Requirement | Transcribe every line of the following data verbatim, preserving its original wording and line breaks.

+ + + + +

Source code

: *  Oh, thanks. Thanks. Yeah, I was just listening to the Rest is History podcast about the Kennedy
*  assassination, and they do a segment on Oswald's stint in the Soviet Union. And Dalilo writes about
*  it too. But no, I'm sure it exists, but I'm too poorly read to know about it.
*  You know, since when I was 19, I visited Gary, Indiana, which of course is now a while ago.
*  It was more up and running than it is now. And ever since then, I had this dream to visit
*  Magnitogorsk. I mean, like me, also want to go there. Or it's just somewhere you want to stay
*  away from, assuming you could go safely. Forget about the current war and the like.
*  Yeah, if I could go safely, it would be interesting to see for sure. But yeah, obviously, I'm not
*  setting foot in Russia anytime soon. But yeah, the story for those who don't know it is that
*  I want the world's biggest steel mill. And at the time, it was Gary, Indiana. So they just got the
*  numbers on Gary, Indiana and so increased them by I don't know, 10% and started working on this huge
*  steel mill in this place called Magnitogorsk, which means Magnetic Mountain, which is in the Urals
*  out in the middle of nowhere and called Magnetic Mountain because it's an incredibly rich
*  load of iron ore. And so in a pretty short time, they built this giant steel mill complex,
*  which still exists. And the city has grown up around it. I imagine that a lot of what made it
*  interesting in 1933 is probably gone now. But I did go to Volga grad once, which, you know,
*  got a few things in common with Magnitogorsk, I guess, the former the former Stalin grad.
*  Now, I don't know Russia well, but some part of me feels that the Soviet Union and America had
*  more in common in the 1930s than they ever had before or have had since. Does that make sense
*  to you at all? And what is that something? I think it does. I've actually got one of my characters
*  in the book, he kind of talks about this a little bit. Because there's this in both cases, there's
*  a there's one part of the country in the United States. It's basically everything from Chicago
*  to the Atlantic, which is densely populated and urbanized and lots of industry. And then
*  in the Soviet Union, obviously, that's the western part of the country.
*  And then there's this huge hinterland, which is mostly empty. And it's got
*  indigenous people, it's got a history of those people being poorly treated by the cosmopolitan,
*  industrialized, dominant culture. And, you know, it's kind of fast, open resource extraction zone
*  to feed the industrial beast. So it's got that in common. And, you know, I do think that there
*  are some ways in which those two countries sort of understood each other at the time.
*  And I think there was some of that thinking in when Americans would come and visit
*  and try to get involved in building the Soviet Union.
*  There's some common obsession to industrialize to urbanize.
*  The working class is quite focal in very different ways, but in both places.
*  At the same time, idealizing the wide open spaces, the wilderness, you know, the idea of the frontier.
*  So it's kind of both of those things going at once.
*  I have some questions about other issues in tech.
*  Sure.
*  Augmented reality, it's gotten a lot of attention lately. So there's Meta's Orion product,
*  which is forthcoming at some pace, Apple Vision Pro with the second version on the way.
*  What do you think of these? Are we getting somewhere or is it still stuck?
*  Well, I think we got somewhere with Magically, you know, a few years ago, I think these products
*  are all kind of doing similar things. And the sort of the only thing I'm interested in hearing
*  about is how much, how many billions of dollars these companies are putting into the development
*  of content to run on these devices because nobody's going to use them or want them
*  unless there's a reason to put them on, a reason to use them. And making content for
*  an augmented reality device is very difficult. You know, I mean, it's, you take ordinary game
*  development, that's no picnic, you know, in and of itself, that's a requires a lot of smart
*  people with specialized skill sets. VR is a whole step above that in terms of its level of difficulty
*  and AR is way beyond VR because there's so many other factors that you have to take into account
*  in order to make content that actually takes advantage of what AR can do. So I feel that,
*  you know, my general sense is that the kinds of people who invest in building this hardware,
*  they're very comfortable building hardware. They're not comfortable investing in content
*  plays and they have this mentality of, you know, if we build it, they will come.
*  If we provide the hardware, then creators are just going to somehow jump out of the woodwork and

+ + + + +

Output of the task |
Source code

: *  Oh, thanks. Thanks. Yeah, I was just listening to the Rest is History podcast about the Kennedy
*  assassination, and they do a segment on Oswald's stint in the Soviet Union. And Dalilo writes about
*  it too. But no, I'm sure it exists, but I'm too poorly read to know about it.
*  You know, since when I was 19, I visited Gary, Indiana, which of course is now a while ago.
*  It was more up and running than it is now. And ever since then, I had this dream to visit
*  Magnitogorsk. I mean, like me, also want to go there. Or it's just somewhere you want to stay
*  away from, assuming you could go safely. Forget about the current war and the like.
*  Yeah, if I could go safely, it would be interesting to see for sure. But yeah, obviously, I'm not
*  setting foot in Russia anytime soon. But yeah, the story for those who don't know it is that
*  I want the world's biggest steel mill. And at the time, it was Gary, Indiana. So they just got the
*  numbers on Gary, Indiana and so increased them by I don't know, 10% and started working on this huge
*  steel mill in this place called Magnitogorsk, which means Magnetic Mountain, which is in the Urals
*  out in the middle of nowhere and called Magnetic Mountain because it's an incredibly rich
*  load of iron ore. And so in a pretty short time, they built this giant steel mill complex,
*  which still exists. And the city has grown up around it. I imagine that a lot of what made it
*  interesting in 1933 is probably gone now. But I did go to Volga grad once, which, you know,
*  got a few things in common with Magnitogorsk, I guess, the former the former Stalin grad.
*  Now, I don't know Russia well, but some part of me feels that the Soviet Union and America had
*  more in common in the 1930s than they ever had before or have had since. Does that make sense
*  to you at all? And what is that something? I think it does. I've actually got one of my characters
*  in the book, he kind of talks about this a little bit. Because there's this in both cases, there's
*  a there's one part of the country in the United States. It's basically everything from Chicago
*  to the Atlantic, which is densely populated and urbanized and lots of industry. And then
*  in the Soviet Union, obviously, that's the western part of the country.
*  And then there's this huge hinterland, which is mostly empty. And it's got
*  indigenous people, it's got a history of those people being poorly treated by the cosmopolitan,
*  industrialized, dominant culture. And, you know, it's kind of fast, open resource extraction zone
*  to feed the industrial beast. So it's got that in common. And, you know, I do think that there
*  are some ways in which those two countries sort of understood each other at the time.
*  And I think there was some of that thinking in when Americans would come and visit
*  and try to get involved in building the Soviet Union.
*  There's some common obsession to industrialize to urbanize.
*  The working class is quite focal in very different ways, but in both places.
*  At the same time, idealizing the wide open spaces, the wilderness, you know, the idea of the frontier.
*  So it's kind of both of those things going at once.
*  I have some questions about other issues in tech.
*  Sure.
*  Augmented reality, it's gotten a lot of attention lately. So there's Meta's Orion product,
*  which is forthcoming at some pace, Apple Vision Pro with the second version on the way.
*  What do you think of these? Are we getting somewhere or is it still stuck?
*  Well, I think we got somewhere with Magically, you know, a few years ago, I think these products
*  are all kind of doing similar things. And the sort of the only thing I'm interested in hearing
*  about is how much, how many billions of dollars these companies are putting into the development
*  of content to run on these devices because nobody's going to use them or want them
*  unless there's a reason to put them on, a reason to use them. And making content for
*  an augmented reality device is very difficult. You know, I mean, it's, you take ordinary game
*  development, that's no picnic, you know, in and of itself, that's a requires a lot of smart
*  people with specialized skill sets. VR is a whole step above that in terms of its level of difficulty
*  and AR is way beyond VR because there's so many other factors that you have to take into account
*  in order to make content that actually takes advantage of what AR can do. So I feel that,
*  you know, my general sense is that the kinds of people who invest in building this hardware,
*  they're very comfortable building hardware. They're not comfortable investing in content
*  plays and they have this mentality of, you know, if we build it, they will come.
*  If we provide the hardware, then creators are just going to somehow jump out of the woodwork and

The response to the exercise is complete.